Effects of doxycycline, minocycline, and tetracycline on cell proliferation, differentiation, and protein expression in osteoprecursor cells.

Tetracyclines, including tetracycline (TC), minocycline (MINO), and doxycycline (DOXY), were widely used as topical therapy in treating periodontitis, which is an infectious disease of the gingival crevice caused by periodontopathic bacteria.
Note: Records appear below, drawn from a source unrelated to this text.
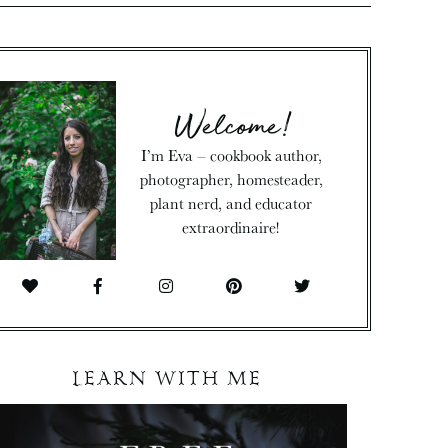
Welcome!
I’m Eva – cookbook author,
photographer, homesteader,
plant nerd, and educator
extraordinaire!
LEARN WITH ME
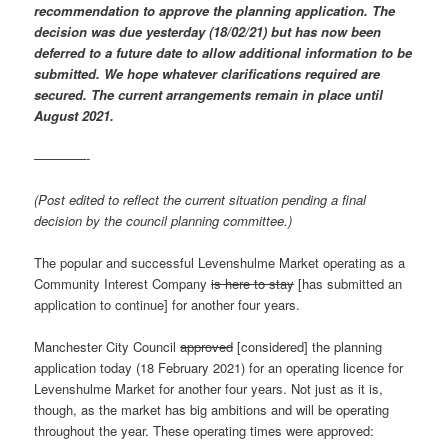
recommendation to approve the planning application. The
decision was due yesterday (18/02/21) but has now been
deferred to a future date to allow additional information to be
submitted. We hope whatever clarifications required are
secured. The current arrangements remain in place until
August 2021.
————-
(Post edited to reflect the current situation pending a final
decision by the council planning committee.)
The popular and successful Levenshulme Market operating as a
Community Interest Company
is here to stay
[has submitted an
application to continue] for another four years.
Manchester City Council
approved
[considered] the planning
application today (18 February 2021) for an operating licence for
Levenshulme Market for another four years. Not just as it is,
though, as the market has big ambitions and will be operating
throughout the year. These operating times were approved:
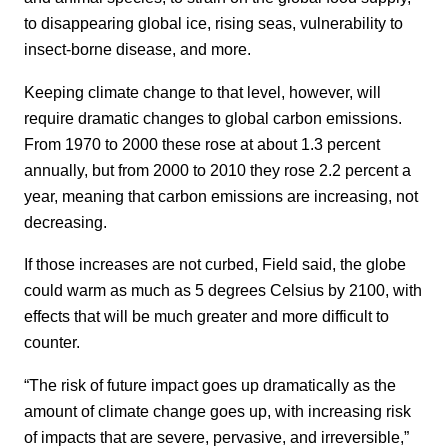
to disappearing global ice, rising seas, vulnerability to
insect-borne disease, and more.
Keeping climate change to that level, however, will
require dramatic changes to global carbon emissions.
From 1970 to 2000 these rose at about 1.3 percent
annually, but from 2000 to 2010 they rose 2.2 percent a
year, meaning that carbon emissions are increasing, not
decreasing.
If those increases are not curbed, Field said, the globe
could warm as much as 5 degrees Celsius by 2100, with
effects that will be much greater and more difficult to
counter.
“The risk of future impact goes up dramatically as the
amount of climate change goes up, with increasing risk
of impacts that are severe, pervasive, and irreversible,”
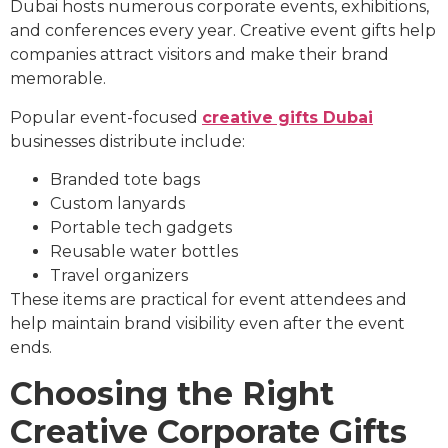
Dubai hosts numerous corporate events, exhibitions,
and conferences every year. Creative event gifts help
companies attract visitors and make their brand
memorable.
Popular event-focused
creative gifts Dubai
businesses distribute include:
Branded tote bags
Custom lanyards
Portable tech gadgets
Reusable water bottles
Travel organizers
These items are practical for event attendees and
help maintain brand visibility even after the event
ends.
Choosing the Right
Creative Corporate Gifts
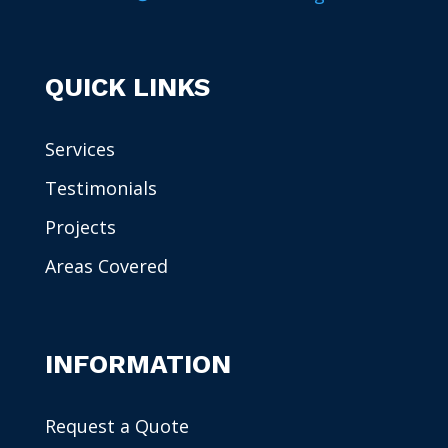
QUICK LINKS
Services
Testimonials
Projects
Areas Covered
INFORMATION
Request a Quote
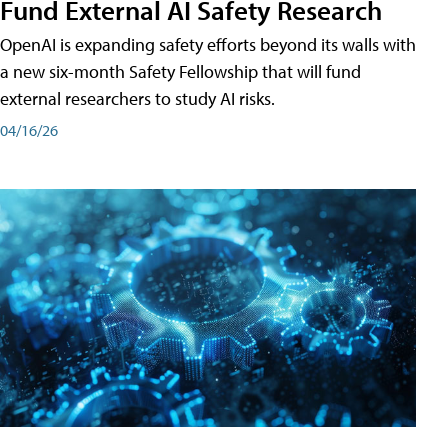
Fund External AI Safety Research
OpenAI is expanding safety efforts beyond its walls with
a new six-month Safety Fellowship that will fund
external researchers to study AI risks.
04/16/26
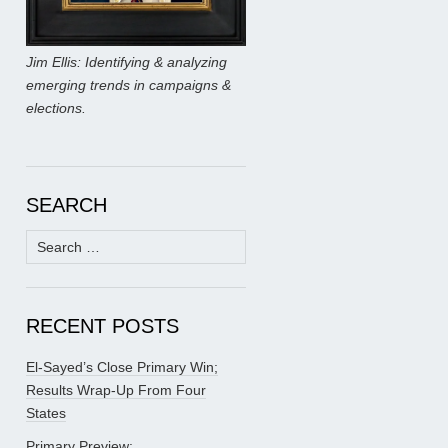
Jim Ellis: Identifying & analyzing
emerging trends in campaigns &
elections.
SEARCH
Search
for:
RECENT POSTS
El-Sayed’s Close Primary Win;
Results Wrap-Up From Four
States
Primary Preview:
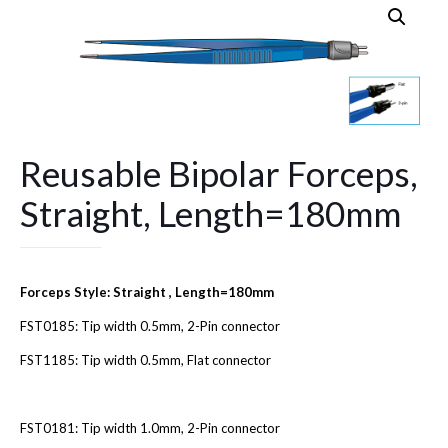
Reusable Bipolar Forceps,
Straight, Length=180mm
Forceps Style: Straight , Length=180mm
FST0185: Tip width 0.5mm, 2-Pin connector
FST1185: Tip width 0.5mm, Flat connector
FST0181: Tip width 1.0mm, 2-Pin connector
In addition, TC is used during bone grafting procedures because of its anticollagenase activity, antibacterial effect, and fibroblast-stimulatory properties.In this study, the effects of TC on osteoprecursor cells were evaluated. The cytotoxic effect was determined by testing cell viability. Differentiation and mineralization were evaluated using an alkaline phosphatase activity test and alizarin red S staining. In addition, protein expressions related to bone formation, such as bone morphogenetic protein 2 (BMP-2), estrogen receptor α (ER-α), and estrogen receptor β (ER-β), were evaluated by using Western blot analysis.The morphology of the cells seemed normal, and their viability was not significantly affected when they were treated with 10 μM MINO and 10 μM DOXY. Cells treated with 10 μM DOXY showed alkaline phosphatase activity that was comparable to the control. Results from the Western blot analysis showed that TC, MINO, and DOXY reduced the expression of BMP-2 and ER-β. Normalization of the protein expressions showed that 10 μM DOXY retained 87% in BMP-2 and 85% in ER-β.Higher levels of these agents led to a dose-dependent decrease of cellular differentiation and protein expression. There are several commercially available agents for TC, which has to be considered when applying the TC in local delivery applications.